They ARE working from the same script. LoL... They're often men, wearing business attire and carrying a briefcase, who go work in a call center environment in Nigeria somewhere. They learn tricks to keep your attentiond, and rebuttals to whatever suspicions you might express. The goal is to enchant you with photos, pretend they're truly interested in getting to know you and to care and then, eventually, figure out a way to get money from you. They may ask you to western union it, paypal, cashapp, buy gift cards, or use more nefarious means like your credit card and bank info. They may also send links which install malware when you click them.


----------



## BigElectricKat (Jun 9, 2020)

Look...
If any woman, ANY WOMAN, is in need of someone to pay attention to them so bad that they would fall for these scams, do me a favor. PM me here instead and I'll be sure to chat with you plenty. And you won't have to pay me, or buy me anything, or send nudes. * Did I really just say that?*

Seriously, why aren't there some Nigerian women running this scam on men? And... do I need to take my picture down? Is that why I hardly get any replies/messages? The only reason I have that up there is because I am really, Really, REALLY UN-PHOTOGENIC and it's the best picture I have of myself. Sheesh, I've scared myself a time or two looking in the mirror. Maybe that's it. Oh, and I guess I'm not exactly fit or apparently fat enough either. I need to get a new hobby.


----------



## Shotha (Jun 9, 2020)

ChubbyPear said:


> I wanted to go back and mention fake pics in my post, but can't figure out how to edit
> 
> The "deployed military" thing is really common on ALL dating sites. If they tell you they're deployed military, ask for MANY and "right now" photos with specific instructions. Ask them to do something like stick out their tongue and cover their left eye with their pinky finger and send you a pic. Also read carefully to find grammatical errors. If they're claiming to be American and it doesn't sound like English is their native language, they're probably lying.

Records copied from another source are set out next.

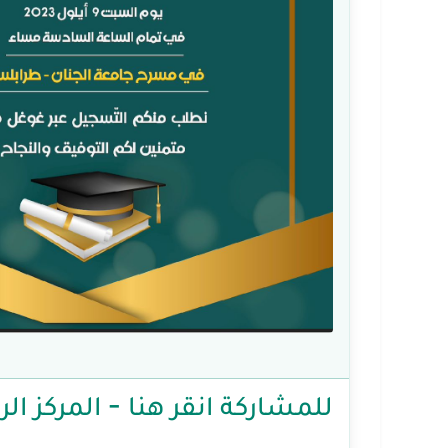
للمشاركة انقر هنا - المركز ا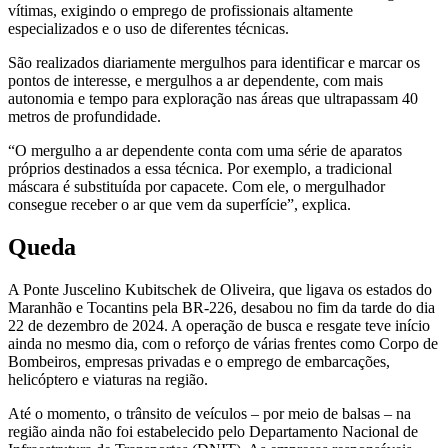
vítimas, exigindo o emprego de profissionais altamente
especializados e o uso de diferentes técnicas.
São realizados diariamente mergulhos para identificar e marcar os
pontos de interesse, e mergulhos a ar dependente, com mais
autonomia e tempo para exploração nas áreas que ultrapassam 40
metros de profundidade.
“O mergulho a ar dependente conta com uma série de aparatos
próprios destinados a essa técnica. Por exemplo, a tradicional
máscara é substituída por capacete. Com ele, o mergulhador
consegue receber o ar que vem da superfície”, explica.
Queda
A Ponte Juscelino Kubitschek de Oliveira, que ligava os estados do
Maranhão e Tocantins pela BR-226, desabou no fim da tarde do dia
22 de dezembro de 2024. A operação de busca e resgate teve início
ainda no mesmo dia, com o reforço de várias frentes como Corpo de
Bombeiros, empresas privadas e o emprego de embarcações,
helicóptero e viaturas na região.
Até o momento, o trânsito de veículos – por meio de balsas – na
região ainda não foi estabelecido pelo Departamento Nacional de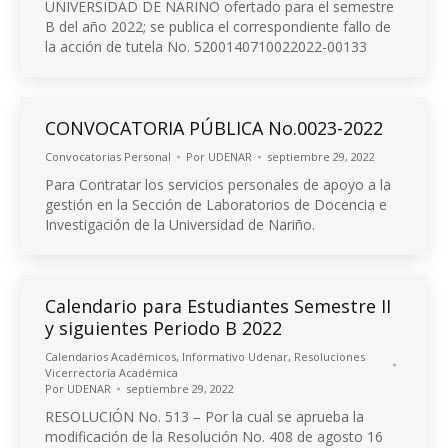
UNIVERSIDAD DE NARIÑO ofertado para el semestre
B del año 2022; se publica el correspondiente fallo de
la acción de tutela No. 5200140710022022-00133
CONVOCATORIA PÚBLICA No.0023-2022
Convocatorias Personal
Por
UDENAR
septiembre 29, 2022
Para Contratar los servicios personales de apoyo a la
gestión en la Sección de Laboratorios de Docencia e
Investigación de la Universidad de Nariño.
Calendario para Estudiantes Semestre II
y siguientes Periodo B 2022
Calendarios Académicos
,
Informativo Udenar
,
Resoluciones
Vicerrectoría Académica
Por
UDENAR
septiembre 29, 2022
RESOLUCIÓN No. 513 – Por la cual se aprueba la
modificación de la Resolución No. 408 de agosto 16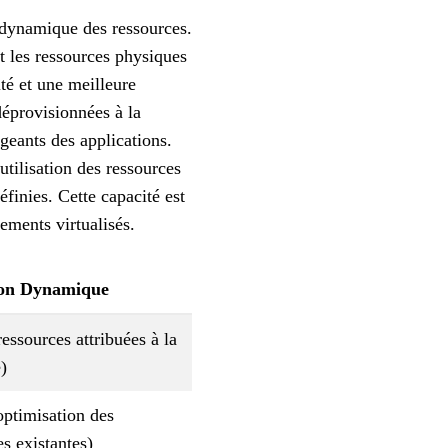
n dynamique des ressources.
t les ressources physiques
ité et une meilleure
déprovisionnées à la
eants des applications.
utilisation des ressources
finies. Cette capacité est
ements virtualisés.
ion Dynamique
essources attribuées à la
)
optimisation des
es existantes)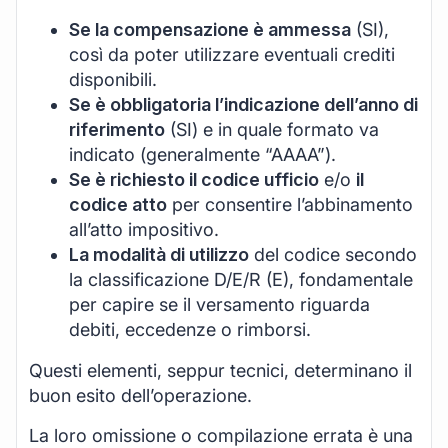
Se la compensazione è ammessa
(SI),
così da poter utilizzare eventuali crediti
disponibili.
Se è obbligatoria l’indicazione dell’anno di
riferimento
(SI) e in quale formato va
indicato (generalmente “AAAA”).
Se è richiesto il codice ufficio
e/o
il
codice atto
per consentire l’abbinamento
all’atto impositivo.
La modalità di utilizzo
del codice secondo
la classificazione D/E/R (E), fondamentale
per capire se il versamento riguarda
debiti, eccedenze o rimborsi.
Questi elementi, seppur tecnici, determinano il
buon esito dell’operazione.
La loro omissione o compilazione errata è una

I can often get an idea of where they're from, because of my background in linguistics. A guy once started messaging me on Grommr, saying that he was a young German man living in America and that he owned several high class restaurants. His grammatical mistakes weren't the sort of mistakes that a German would make. I reported him. They checked him out and said that he wasn't a scammer. So, I pointed out to them that his grammatical mistakes were the sort that would be made by a speak of an African language, most probably north-west Africa. They checked him out again and found that he was in fact a Nigerian scammer.

I like playing with scammers' heads.


----------



## Sonic Purity (Jun 10, 2020)

BigElectricKat said:


> And... do I need to take my picture down? Is that why I hardly get any replies/messages? The only reason I have that up there is because I am really, Really, REALLY UN-PHOTOGENIC and it's the best picture I have of myself. Sheesh, I've scared myself a time or two looking in the mirror. Maybe that's it. Oh, and I guess I'm not exactly fit or apparently fat enough either. I need to get a new hobby.



With the context that neither of us is in the realm of each other’s intimate interest:

* Current pic seems good, and everyone around here knows you’re legit. Newbies surely figure that out real fast.

* If you want to have a REALLY UN-PHOTOGENIC throwdown, i’m ready. You have met your match. CCD digicam sensors burn out rather than try to capture my image. I’ve become physically nauseous looking at pictures of myself.

There came a point where i gave up: i look how i look. This is how the world sees me. So i go with the least-worst images available to me.

Not-truly-pro tip, for everyone who doesn’t like themselves in photographs: *make a video and take screenshots from the video*. Somehow no matter what i do, i can never get a good pose for a still picture. But oh my, when i let the camera capture in video mode then pick the exact best moments later as still image screenshots: _way_ better! My current avatar here and on every other site i’m on is a video screenshot (other than the home page of jigglejunkie.com, and y’all can see how ugly i look there. I put that one up for the purple hair, from before i got into video selfies). No way i could have captured the glorious flying hair fling in my Dims avatar on my own.

* Betcha the video thing works. If not, consider one of those illustrations of a cat whose fir is all raised up sticking out, maybe with lightning bolt shapes as though it’s been plugged into house power, to go with your user name.

* I appreciate reading your posts, and your participation here. As with Loopy and others, seeing you on the staff/moderation team and participating adds a personal level of comfort which makes me feel more comfortable participating here.


----------